Secretary of State Marco Rubio’s recent threat to shutter the office of the U.S. Security Coordinator in Jerusalem would be a reckless move that would endanger both Israeli and Palestinian security. What may appear on the surface as a symbolic or cost-cutting gesture would, in practice, dismantle one of the few functioning mechanisms of cooperation between two sides sliding toward unchecked instability.

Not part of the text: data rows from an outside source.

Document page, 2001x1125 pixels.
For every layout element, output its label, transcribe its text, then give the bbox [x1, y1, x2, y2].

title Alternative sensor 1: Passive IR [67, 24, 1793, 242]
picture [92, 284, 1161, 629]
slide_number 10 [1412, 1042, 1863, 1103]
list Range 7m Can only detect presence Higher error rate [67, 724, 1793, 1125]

Founded in 2005 in the aftermath of the second intifada, the USSC was designed to be a quiet but critical strategic coordinator, helping to professionalize the Palestinian Authority’s security forces while building channels of cooperation with the Israel Defense Forces. It was never intended to be an attention-grabbing operation. And it has never been a central component of peace efforts. Instead, it has been a quiet workhorse — training thousands of Palestinian security personnel, helping prevent terrorist attacks and keeping open back channels between two sides that often refuse to talk directly.

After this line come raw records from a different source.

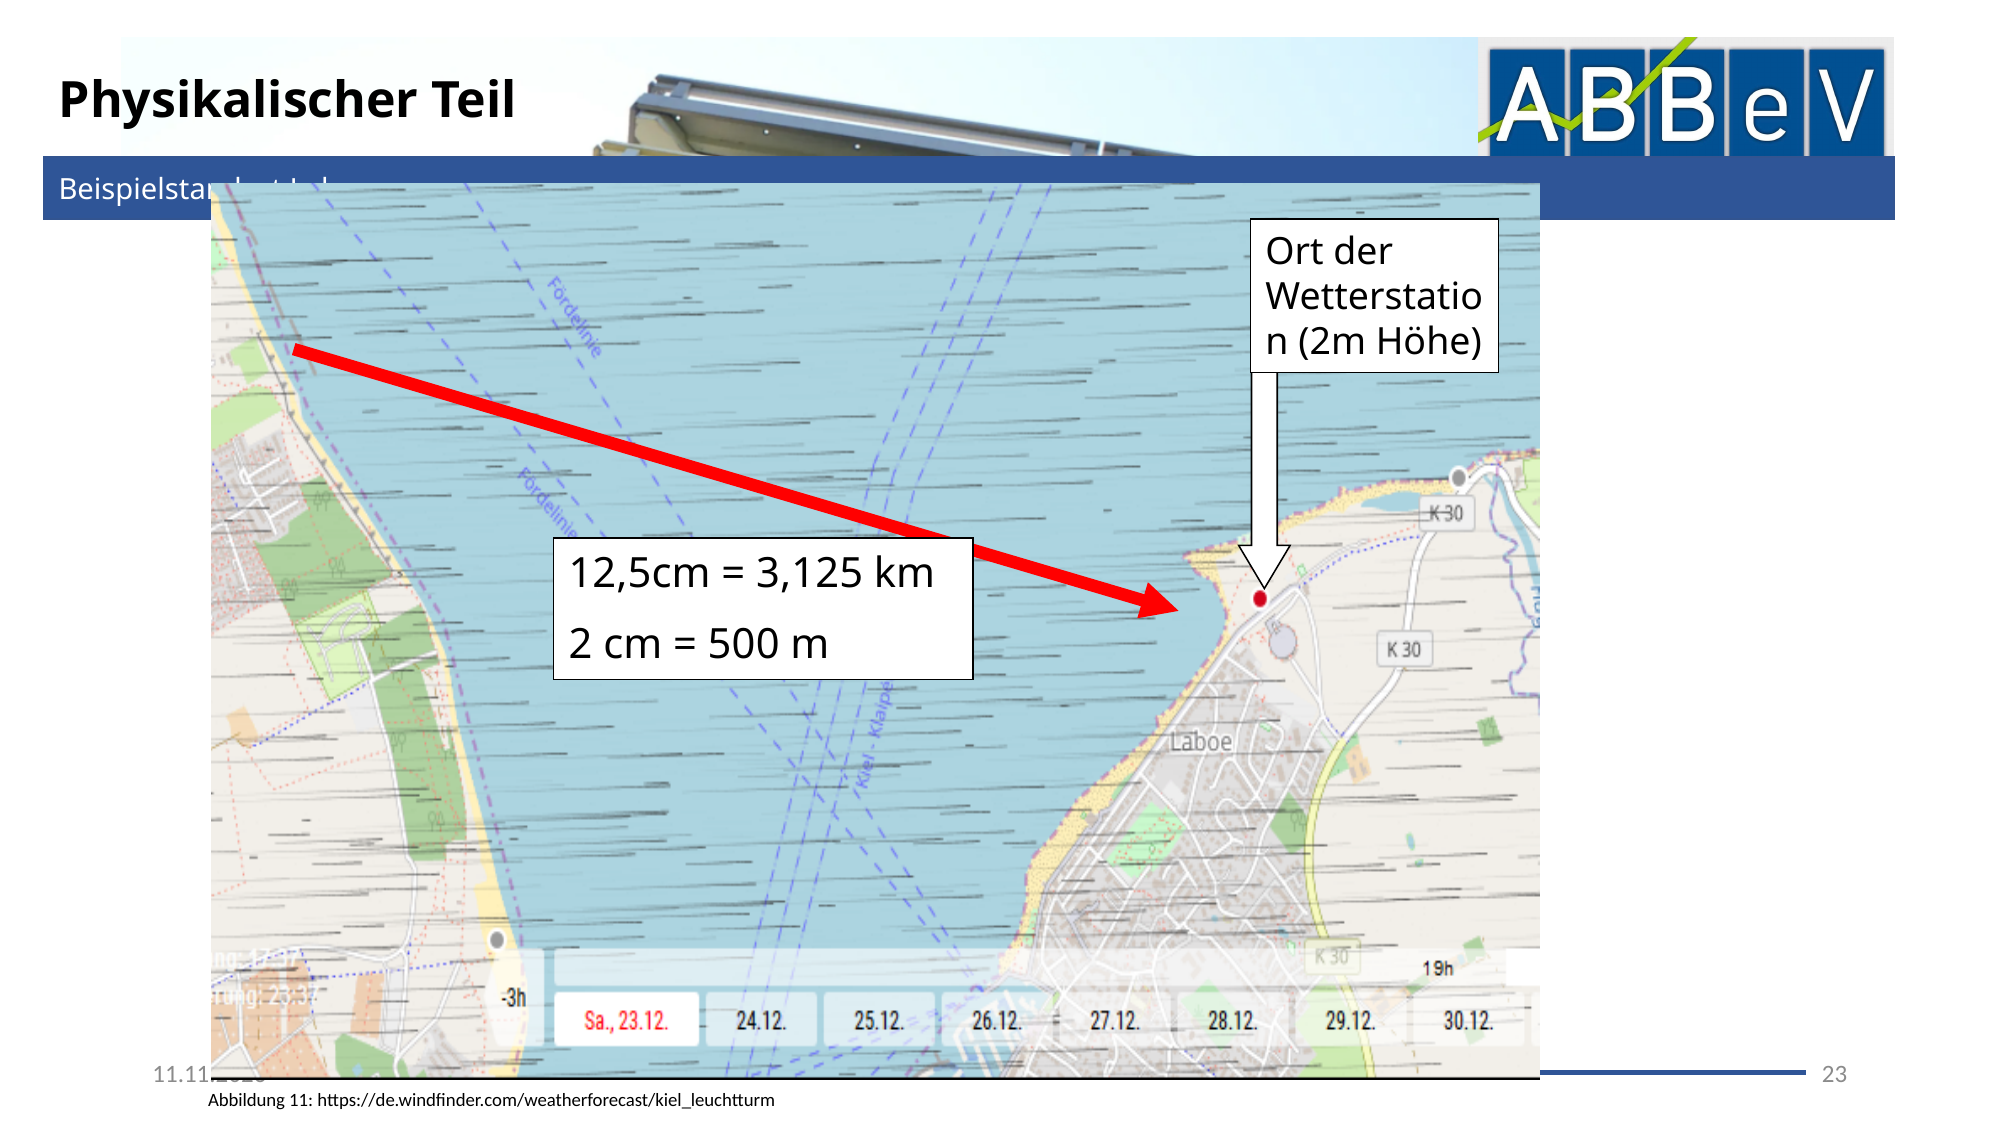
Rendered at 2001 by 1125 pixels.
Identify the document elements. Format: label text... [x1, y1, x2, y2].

text_box Beispielstandort Laboe [43, 156, 1895, 220]
title Physikalischer Teil [43, 45, 121, 156]
text_box Abbildung 11: https://de.windfinder.com/weatherforecast/kiel_leuchtturm [193, 1080, 914, 1118]
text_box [293, 348, 1179, 611]
picture [121, 37, 1894, 171]
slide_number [137, 1042, 210, 1103]
slide_number 23 [1412, 1042, 1863, 1103]
picture [210, 183, 1540, 1080]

If the Trump administration follows through on the threat to eliminate the USSC, it would be discarding a significant instrument of U.S. leverage in the Israeli-Palestinian conflict. More importantly, it would create a dangerous vacuum. As a result, whatever money would be saved through shutting down the operation would come at an incalculable cost in blood, instability and lost influence.
The USSC has been led by a rotating team of senior U.S. military officers, typically at the three-star general level, with direct access to Israeli and Palestinian leadership. Its neutrality and professionalism have earned it rare trust on both sides. Israeli officials, including defense and intelligence leaders, have repeatedly praised the USSC’s role in facilitating security coordination with the PA — coordination that has often foiled attacks before they happen and defused crises before they escalated.
Despite the erosion of political will for a two-state solution, security cooperation brokered through the USSC has survived — and in many ways, kept the prospect of future diplomacy alive. Although the Palestinian Authority’s political legitimacy has weakened, its security forces, trained under the USSC, still operate as a buffer against lawlessness and extremism. Eliminating USSC support would effectively cut the legs out from under these forces, emboldening more radical factions and accelerating the PA’s decline.
Critics of the office frame it as a relic of a failed peace process, or a needless bureaucracy ripe for elimination. But that view misunderstands the USSC’s purpose. The USSC is not a peace negotiator — it is a crisis preventer. Its success is measured in the violence that doesn’t erupt, in the attacks that never happen and in the quiet maintenance of a fragile status quo that still, somehow, holds.
The USSC has been an unsung success story in an otherwise bleak landscape. Shutting it down now would not only betray that legacy of success but also invite new chaos. We urge the administration to double down on the success of the USSC — not discard it for political points.